■ Camera intrinsics data ■
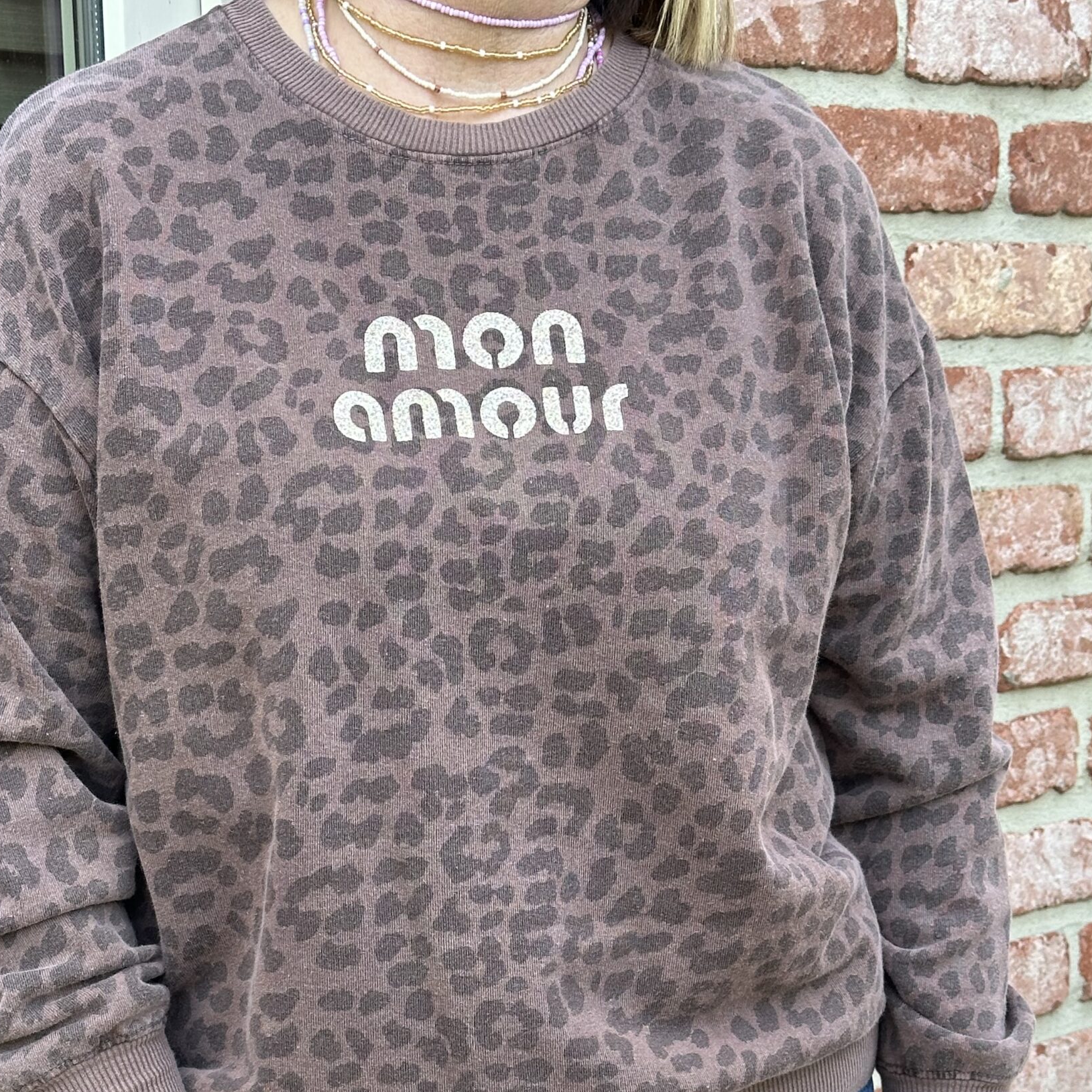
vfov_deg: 22.8
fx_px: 2677
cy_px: 857
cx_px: 460
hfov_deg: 23.0
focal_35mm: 75
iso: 50
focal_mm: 6.86
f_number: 1.78
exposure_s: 1/168
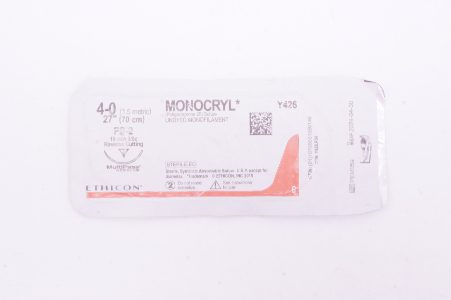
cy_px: 150
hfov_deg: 32.7
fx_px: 770
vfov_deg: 22.0
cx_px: 226
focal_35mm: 62
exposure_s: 1/10
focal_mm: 41
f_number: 18
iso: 800
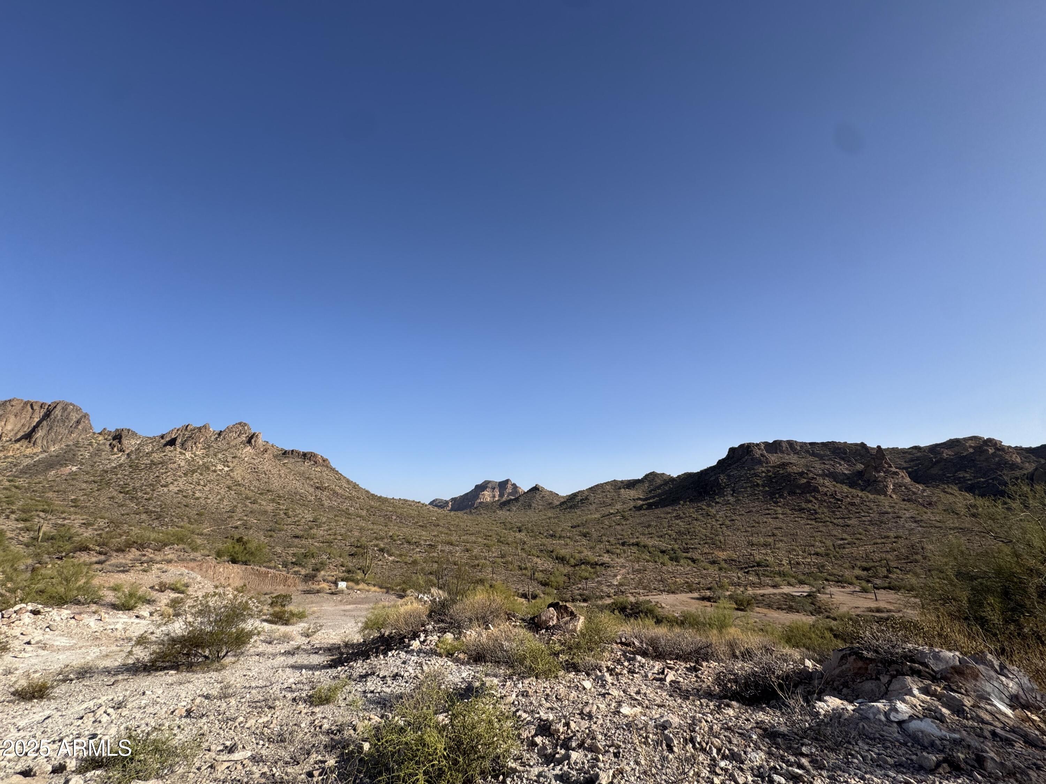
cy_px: 392
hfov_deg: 102.1
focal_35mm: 14
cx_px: 523
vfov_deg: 85.7
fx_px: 423
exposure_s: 1/2208
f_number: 2.2
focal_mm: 2.22
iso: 50
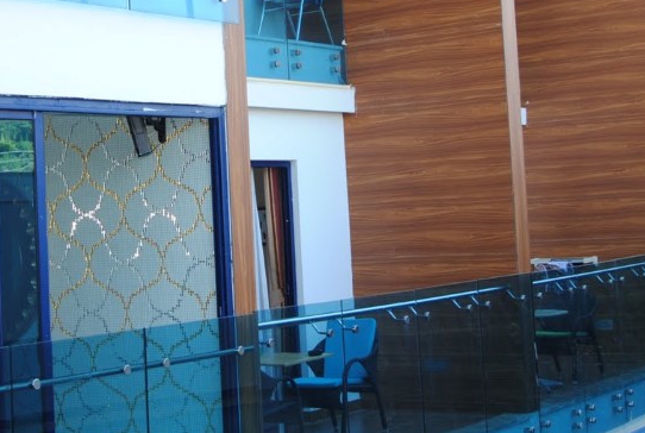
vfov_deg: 17.9
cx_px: 257
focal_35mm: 76
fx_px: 1365
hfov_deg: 26.5
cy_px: 81
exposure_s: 1/125
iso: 200
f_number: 4.5
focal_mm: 24
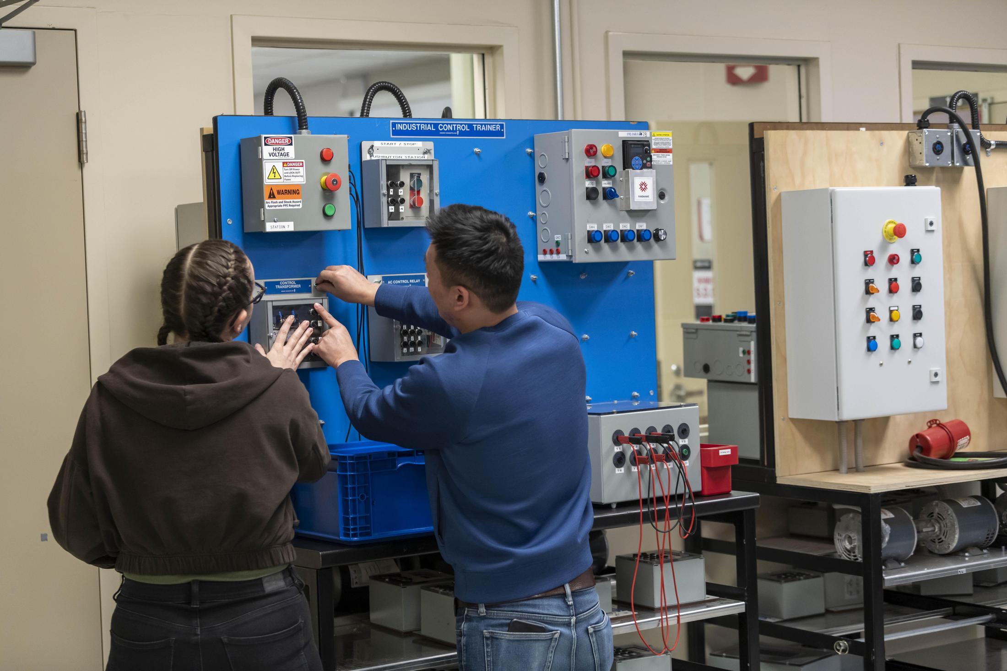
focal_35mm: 70
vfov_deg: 19.5
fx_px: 1958
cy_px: 336
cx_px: 504
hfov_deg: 28.8
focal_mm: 70
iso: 1000
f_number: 3.2
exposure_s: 1/125
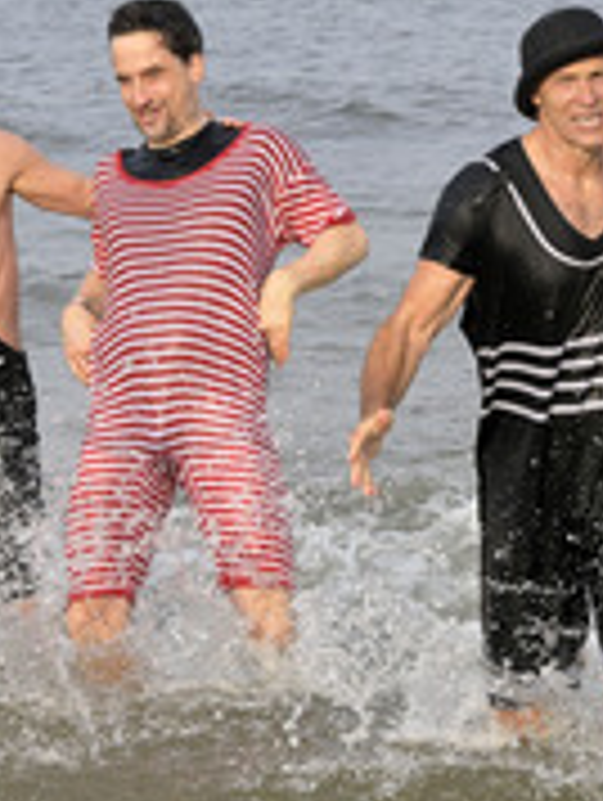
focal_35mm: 238
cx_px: 524
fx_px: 5515
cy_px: 234
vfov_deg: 8.3
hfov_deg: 6.2
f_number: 18
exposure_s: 1/1000
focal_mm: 98
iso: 4000
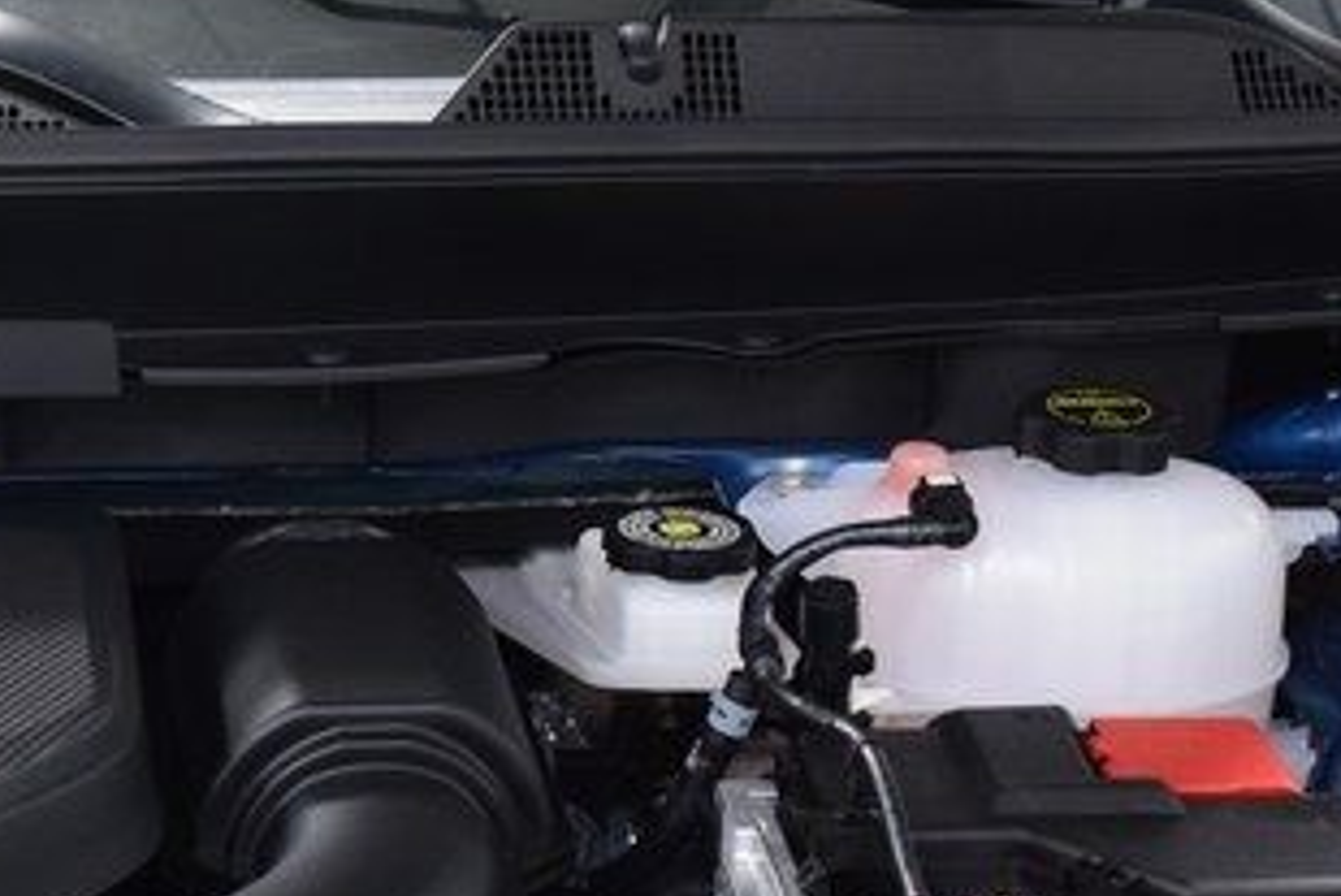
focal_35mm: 119
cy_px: 738
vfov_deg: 11.5
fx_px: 4435
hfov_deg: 16.8
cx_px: -61
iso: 1600
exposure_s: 1/15
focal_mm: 24
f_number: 6.3
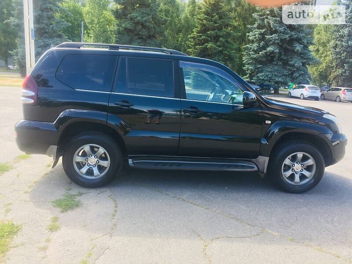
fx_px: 295
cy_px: 132
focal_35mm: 29
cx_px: 176
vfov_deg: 48.2
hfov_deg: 61.7
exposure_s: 1/122
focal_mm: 4.2
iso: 32
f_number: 2.2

■ What you are asked to do ■
From the line that contains "hfov_deg: 6.2" to the last line of the data above, inclusive, transcribe every line exactly and only those lines, omitting pictures.

■ Task output ■
hfov_deg: 6.2
f_number: 18
exposure_s: 1/1000
focal_mm: 98
iso: 4000
focal_35mm: 119
cy_px: 738
vfov_deg: 11.5
fx_px: 4435
hfov_deg: 16.8
cx_px: -61
iso: 1600
exposure_s: 1/15
focal_mm: 24
f_number: 6.3
fx_px: 295
cy_px: 132
focal_35mm: 29
cx_px: 176
vfov_deg: 48.2
hfov_deg: 61.7
exposure_s: 1/122
focal_mm: 4.2
iso: 32
f_number: 2.2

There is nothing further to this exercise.